Have you ever been frustrated or angry with someone and kept repeating the same thing over and over in your mind? Maybe it was a phrase like, “How could they?!” or “I can’t believe them!” or “I’ll show them!”
The more we repeat these phrases, the more certain we feel and the more entrenched we become in our position. We draw power from our perceived injustice, and it fills us with a righteous anger.
The problem, of course, is that while we’re repeating these phrases over and over, we have no room in our minds for other thoughts.
In essence, they have clogged the fountain of our mind.
The same phenomenon occurs in many areas of our life, from relationships to food in the refrigerator.

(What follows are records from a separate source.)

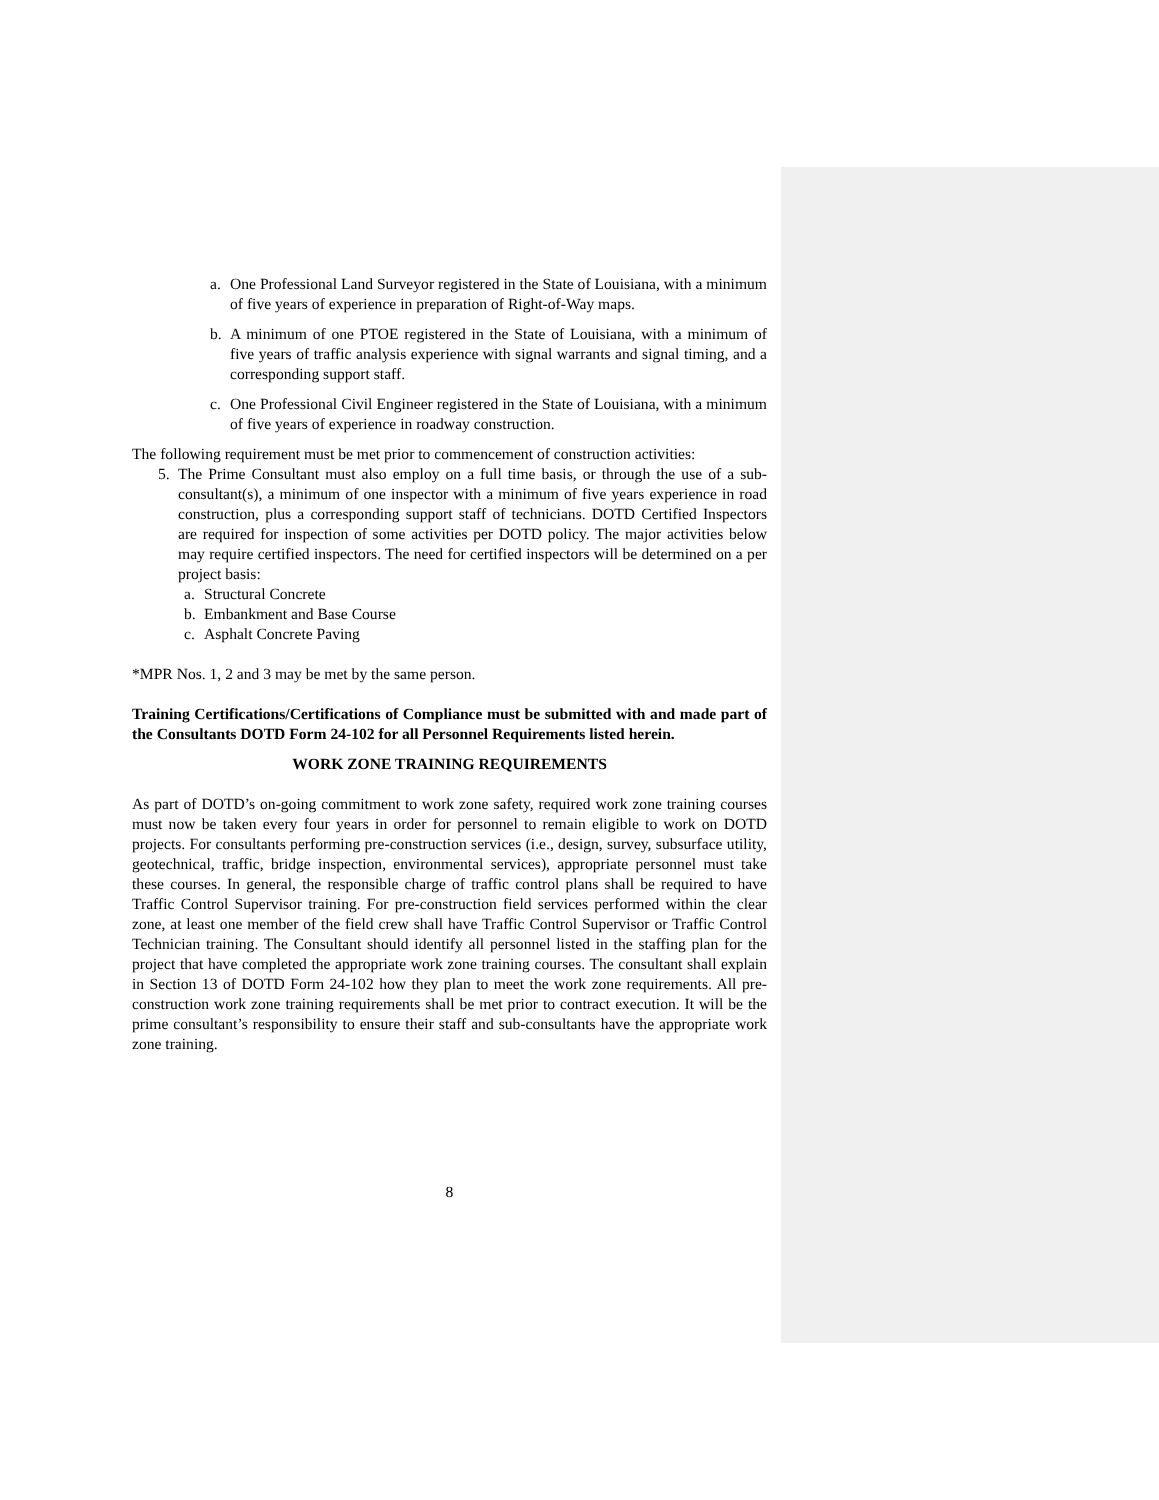a. One Professional Land Surveyor registered in the State of Louisiana, with a minimum of five years of experience in preparation of Right-of-Way maps.
b. A minimum of one PTOE registered in the State of Louisiana, with a minimum of five years of traffic analysis experience with signal warrants and signal timing, and a corresponding support staff.
c. One Professional Civil Engineer registered in the State of Louisiana, with a minimum of five years of experience in roadway construction.
The following requirement must be met prior to commencement of construction activities:
5. The Prime Consultant must also employ on a full time basis, or through the use of a sub-consultant(s), a minimum of one inspector with a minimum of five years experience in road construction, plus a corresponding support staff of technicians. DOTD Certified Inspectors are required for inspection of some activities per DOTD policy. The major activities below may require certified inspectors. The need for certified inspectors will be determined on a per project basis:
a. Structural Concrete
b. Embankment and Base Course
c. Asphalt Concrete Paving
*MPR Nos. 1, 2 and 3 may be met by the same person.
Training Certifications/Certifications of Compliance must be submitted with and made part of the Consultants DOTD Form 24-102 for all Personnel Requirements listed herein.
WORK ZONE TRAINING REQUIREMENTS
As part of DOTD’s on-going commitment to work zone safety, required work zone training courses must now be taken every four years in order for personnel to remain eligible to work on DOTD projects. For consultants performing pre-construction services (i.e., design, survey, subsurface utility, geotechnical, traffic, bridge inspection, environmental services), appropriate personnel must take these courses. In general, the responsible charge of traffic control plans shall be required to have Traffic Control Supervisor training. For pre-construction field services performed within the clear zone, at least one member of the field crew shall have Traffic Control Supervisor or Traffic Control Technician training. The Consultant should identify all personnel listed in the staffing plan for the project that have completed the appropriate work zone training courses. The consultant shall explain in Section 13 of DOTD Form 24-102 how they plan to meet the work zone requirements. All pre-construction work zone training requirements shall be met prior to contract execution. It will be the prime consultant’s responsibility to ensure their staff and sub-consultants have the appropriate work zone training.
8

If we don’t clear out what no longer serves us, there is no space for things that help us grow and achieve greater fulfillment.
If we cling to the same problems, the same emotions, and the same villains, nothing can improve because we’re not making space for something better to come into our lives.
Clearing out these areas of our life allows flow to return to them. Consciously releasing the emotions, problems, and people who no longer serve us permits more abundance to flow into our lives.
When I find myself repeating certain fears or worries over and over again, I try to acknowledge them and release them. I am only holding myself back and staying small when I recite all of my standard reasons why I’m not good enough to do something. If I can allow these excuses to flow, it unclogs the fountain of possibility and creates space for me to do things like perform weekly motivational rap videos or co-host a new podcast (Coming Soon!).